### WORK INSTRUCTIONS
The result should be every line of the listing that contains "differences".

### DATA UNDER STUDY
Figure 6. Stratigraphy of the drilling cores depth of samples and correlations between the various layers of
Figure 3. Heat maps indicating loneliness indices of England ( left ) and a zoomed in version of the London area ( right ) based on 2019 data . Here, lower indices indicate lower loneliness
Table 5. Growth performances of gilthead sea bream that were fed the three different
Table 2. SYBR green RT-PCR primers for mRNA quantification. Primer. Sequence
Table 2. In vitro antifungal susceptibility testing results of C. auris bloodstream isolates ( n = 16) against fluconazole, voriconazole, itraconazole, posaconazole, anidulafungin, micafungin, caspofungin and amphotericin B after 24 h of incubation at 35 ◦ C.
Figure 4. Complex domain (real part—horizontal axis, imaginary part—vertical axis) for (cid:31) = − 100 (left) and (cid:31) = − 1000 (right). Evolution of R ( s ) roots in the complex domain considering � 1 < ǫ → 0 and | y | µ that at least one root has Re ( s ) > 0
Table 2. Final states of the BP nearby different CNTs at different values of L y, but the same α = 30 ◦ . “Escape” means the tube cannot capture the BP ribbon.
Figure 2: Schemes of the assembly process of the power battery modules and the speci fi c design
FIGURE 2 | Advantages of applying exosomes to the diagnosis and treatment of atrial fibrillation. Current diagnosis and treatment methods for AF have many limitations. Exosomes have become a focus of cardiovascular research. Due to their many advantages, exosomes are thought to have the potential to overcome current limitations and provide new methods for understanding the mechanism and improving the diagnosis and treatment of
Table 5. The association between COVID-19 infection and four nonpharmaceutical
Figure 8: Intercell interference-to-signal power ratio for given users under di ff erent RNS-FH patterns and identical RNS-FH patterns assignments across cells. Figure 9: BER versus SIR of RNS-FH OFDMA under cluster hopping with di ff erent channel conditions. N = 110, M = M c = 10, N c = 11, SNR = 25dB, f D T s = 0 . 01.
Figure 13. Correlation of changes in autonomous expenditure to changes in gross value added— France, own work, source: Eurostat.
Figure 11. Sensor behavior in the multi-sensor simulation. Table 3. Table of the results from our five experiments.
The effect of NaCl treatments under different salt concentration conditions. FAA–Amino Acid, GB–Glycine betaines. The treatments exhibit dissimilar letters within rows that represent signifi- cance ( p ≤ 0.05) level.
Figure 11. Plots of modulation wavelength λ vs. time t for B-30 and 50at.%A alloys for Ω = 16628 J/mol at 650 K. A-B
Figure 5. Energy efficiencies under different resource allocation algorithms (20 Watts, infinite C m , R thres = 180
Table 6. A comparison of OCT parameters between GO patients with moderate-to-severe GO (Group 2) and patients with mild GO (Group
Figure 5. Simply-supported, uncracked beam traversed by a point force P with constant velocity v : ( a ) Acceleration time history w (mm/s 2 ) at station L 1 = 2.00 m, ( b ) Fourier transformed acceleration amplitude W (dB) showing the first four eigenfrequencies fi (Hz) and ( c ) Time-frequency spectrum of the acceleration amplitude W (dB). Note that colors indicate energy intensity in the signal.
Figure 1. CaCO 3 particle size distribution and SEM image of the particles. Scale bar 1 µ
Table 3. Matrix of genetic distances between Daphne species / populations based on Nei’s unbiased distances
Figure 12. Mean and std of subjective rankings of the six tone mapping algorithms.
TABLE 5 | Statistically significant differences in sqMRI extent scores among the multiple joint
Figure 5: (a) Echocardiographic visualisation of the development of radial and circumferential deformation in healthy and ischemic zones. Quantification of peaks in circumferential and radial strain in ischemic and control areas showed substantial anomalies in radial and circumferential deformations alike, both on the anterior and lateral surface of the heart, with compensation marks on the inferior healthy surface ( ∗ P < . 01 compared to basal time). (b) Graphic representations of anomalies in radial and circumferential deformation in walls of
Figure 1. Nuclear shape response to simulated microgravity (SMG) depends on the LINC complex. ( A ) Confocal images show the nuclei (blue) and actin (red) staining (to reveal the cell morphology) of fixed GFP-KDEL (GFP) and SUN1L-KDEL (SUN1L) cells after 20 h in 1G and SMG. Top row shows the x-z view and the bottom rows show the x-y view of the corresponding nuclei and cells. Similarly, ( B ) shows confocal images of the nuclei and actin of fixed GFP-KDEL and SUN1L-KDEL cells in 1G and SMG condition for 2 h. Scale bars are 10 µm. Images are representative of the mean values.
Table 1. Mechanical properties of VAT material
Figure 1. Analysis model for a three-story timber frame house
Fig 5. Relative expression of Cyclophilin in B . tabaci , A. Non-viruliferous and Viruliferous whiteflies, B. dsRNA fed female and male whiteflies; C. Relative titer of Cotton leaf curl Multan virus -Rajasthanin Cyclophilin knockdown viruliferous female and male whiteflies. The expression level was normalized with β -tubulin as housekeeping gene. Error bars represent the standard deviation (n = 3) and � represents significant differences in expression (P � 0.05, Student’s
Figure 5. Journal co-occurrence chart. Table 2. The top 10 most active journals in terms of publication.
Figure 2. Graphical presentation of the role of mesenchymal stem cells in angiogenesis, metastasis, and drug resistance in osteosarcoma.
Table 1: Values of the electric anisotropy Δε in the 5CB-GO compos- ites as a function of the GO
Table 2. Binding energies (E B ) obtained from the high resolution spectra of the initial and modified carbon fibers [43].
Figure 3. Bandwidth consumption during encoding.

### SOLUTION TO THIS PROBLEM
TABLE 5 | Statistically significant differences in sqMRI extent scores among the multiple joint
Fig 5. Relative expression of Cyclophilin in B . tabaci , A. Non-viruliferous and Viruliferous whiteflies, B. dsRNA fed female and male whiteflies; C. Relative titer of Cotton leaf curl Multan virus -Rajasthanin Cyclophilin knockdown viruliferous female and male whiteflies. The expression level was normalized with β -tubulin as housekeeping gene. Error bars represent the standard deviation (n = 3) and � represents significant differences in expression (P � 0.05, Student’s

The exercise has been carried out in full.